» **Exercise objective**
Set down the entries exactly. No line may differ from its source.

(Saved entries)
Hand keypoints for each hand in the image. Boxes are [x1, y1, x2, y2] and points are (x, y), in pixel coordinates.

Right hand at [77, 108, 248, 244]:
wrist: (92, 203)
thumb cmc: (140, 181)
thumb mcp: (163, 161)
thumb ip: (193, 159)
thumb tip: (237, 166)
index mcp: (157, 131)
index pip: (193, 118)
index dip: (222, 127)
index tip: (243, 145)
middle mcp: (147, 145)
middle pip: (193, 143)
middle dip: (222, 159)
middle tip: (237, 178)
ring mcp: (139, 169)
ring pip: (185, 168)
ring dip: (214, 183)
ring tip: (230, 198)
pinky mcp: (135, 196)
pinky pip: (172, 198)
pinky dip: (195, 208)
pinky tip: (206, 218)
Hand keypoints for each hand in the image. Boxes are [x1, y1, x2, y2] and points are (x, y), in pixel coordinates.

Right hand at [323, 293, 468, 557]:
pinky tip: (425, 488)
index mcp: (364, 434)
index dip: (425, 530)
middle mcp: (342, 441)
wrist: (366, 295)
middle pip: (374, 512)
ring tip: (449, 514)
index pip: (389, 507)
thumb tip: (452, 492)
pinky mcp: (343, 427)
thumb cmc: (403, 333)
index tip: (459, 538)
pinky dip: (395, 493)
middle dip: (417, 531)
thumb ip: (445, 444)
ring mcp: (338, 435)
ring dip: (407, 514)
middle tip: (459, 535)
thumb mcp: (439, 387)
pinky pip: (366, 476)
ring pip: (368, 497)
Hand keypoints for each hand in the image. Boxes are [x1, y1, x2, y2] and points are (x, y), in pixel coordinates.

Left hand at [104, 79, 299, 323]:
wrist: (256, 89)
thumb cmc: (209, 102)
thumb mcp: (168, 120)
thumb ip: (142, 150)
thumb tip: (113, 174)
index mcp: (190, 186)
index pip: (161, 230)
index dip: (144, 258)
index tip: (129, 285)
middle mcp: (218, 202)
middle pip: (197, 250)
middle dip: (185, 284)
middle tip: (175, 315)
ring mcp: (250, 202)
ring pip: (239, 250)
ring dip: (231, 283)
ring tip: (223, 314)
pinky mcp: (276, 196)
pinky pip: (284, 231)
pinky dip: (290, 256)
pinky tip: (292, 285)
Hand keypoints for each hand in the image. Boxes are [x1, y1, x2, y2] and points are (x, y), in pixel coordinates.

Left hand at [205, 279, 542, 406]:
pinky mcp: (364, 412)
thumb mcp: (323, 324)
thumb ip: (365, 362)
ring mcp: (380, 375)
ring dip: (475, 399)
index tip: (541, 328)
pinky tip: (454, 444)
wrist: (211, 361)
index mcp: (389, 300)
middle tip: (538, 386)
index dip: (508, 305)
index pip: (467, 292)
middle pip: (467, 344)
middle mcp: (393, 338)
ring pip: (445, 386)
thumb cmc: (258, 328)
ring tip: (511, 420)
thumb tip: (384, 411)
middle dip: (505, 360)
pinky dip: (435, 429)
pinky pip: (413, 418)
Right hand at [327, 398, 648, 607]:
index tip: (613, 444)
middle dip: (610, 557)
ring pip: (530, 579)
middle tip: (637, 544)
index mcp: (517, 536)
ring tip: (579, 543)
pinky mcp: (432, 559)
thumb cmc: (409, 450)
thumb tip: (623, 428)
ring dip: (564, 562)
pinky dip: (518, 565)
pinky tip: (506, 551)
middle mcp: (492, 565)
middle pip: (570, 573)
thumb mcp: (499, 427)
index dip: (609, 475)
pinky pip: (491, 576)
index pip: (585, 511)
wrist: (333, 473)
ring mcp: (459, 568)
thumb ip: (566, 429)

» **Task solution**
Hand keypoints for each hand in the image. Boxes are [x1, y1, x2, y2] and points are (x, y), in pixel coordinates.

Right hand at [77, 108, 248, 244]:
wrist: (92, 203)
thumb cmc: (140, 181)
thumb mcp: (163, 161)
thumb ip: (193, 159)
thumb tip: (237, 166)
index mcp: (157, 131)
index pip: (193, 118)
index dip: (222, 127)
index tip: (243, 145)
middle mcp: (147, 145)
middle pip: (193, 143)
middle dip: (222, 159)
middle tip: (237, 178)
ring mcp: (139, 169)
ring pip: (185, 168)
ring dip: (214, 183)
ring tip: (230, 198)
pinky mcp: (135, 196)
pinky pip: (172, 198)
pinky dip: (195, 208)
pinky tip: (206, 218)
Hand keypoints for each hand in the image. Boxes are [x1, y1, x2, y2] and points are (x, y), in pixel coordinates.

Right hand at [323, 293, 468, 557]:
pinky tip: (425, 488)
index mcp: (364, 434)
index dip: (425, 530)
middle mcp: (342, 441)
wrist: (366, 295)
middle pip: (374, 512)
ring tip: (449, 514)
index pip: (389, 507)
thumb tip: (452, 492)
pinky mcp: (343, 427)
thumb cmc: (403, 333)
index tip: (459, 538)
pinky dip: (395, 493)
middle dip: (417, 531)
thumb ip: (445, 444)
ring mcp: (338, 435)
ring dip: (407, 514)
middle tip: (459, 535)
thumb mcp: (439, 387)
pinky pip: (366, 476)
ring pip: (368, 497)
Hand keypoints for each hand in the image. Boxes are [x1, y1, x2, y2] and points are (x, y), in pixel coordinates.

Left hand at [104, 79, 299, 323]:
wrist: (256, 89)
thumb cmc: (209, 102)
thumb mcp: (168, 120)
thumb ip: (142, 150)
thumb tip: (113, 174)
index mcp: (190, 186)
index pip: (161, 230)
index dip: (144, 258)
index tip: (129, 285)
middle mcp: (218, 202)
middle pip: (197, 250)
middle dip: (185, 284)
middle tip: (175, 315)
ring mcp: (250, 202)
ring pip: (239, 250)
ring dip: (231, 283)
ring tip: (223, 314)
pinky mcp: (276, 196)
pinky pip: (284, 231)
pinky dip: (290, 256)
pinky tip: (292, 285)
Hand keypoints for each hand in the image. Boxes are [x1, y1, x2, y2] and points are (x, y), in pixel coordinates.

Left hand at [205, 279, 542, 406]:
pinky mcp: (364, 412)
thumb mcp: (323, 324)
thumb ip: (365, 362)
ring mcp: (380, 375)
ring dip: (475, 399)
index tip: (541, 328)
pinky tip: (454, 444)
wrist: (211, 361)
index mcp: (389, 300)
middle tip: (538, 386)
index dip: (508, 305)
index pip: (467, 292)
middle pip: (467, 344)
middle mcp: (393, 338)
ring pip: (445, 386)
thumb cmc: (258, 328)
ring tip: (511, 420)
thumb tip: (384, 411)
middle dip: (505, 360)
pinky dip: (435, 429)
pinky pip: (413, 418)
Right hand at [327, 398, 648, 607]:
index tip: (613, 444)
middle dip: (610, 557)
ring pip: (530, 579)
middle tip: (637, 544)
index mcp: (517, 536)
ring tip: (579, 543)
pinky mcp: (432, 559)
thumb cmc: (409, 450)
thumb tip: (623, 428)
ring dip: (564, 562)
pinky dip: (518, 565)
pinky tip: (506, 551)
middle mcp: (492, 565)
middle pip: (570, 573)
thumb mcp: (499, 427)
index dip: (609, 475)
pinky pip: (491, 576)
index pip: (585, 511)
wrist: (333, 473)
ring mcp: (459, 568)
thumb ip: (566, 429)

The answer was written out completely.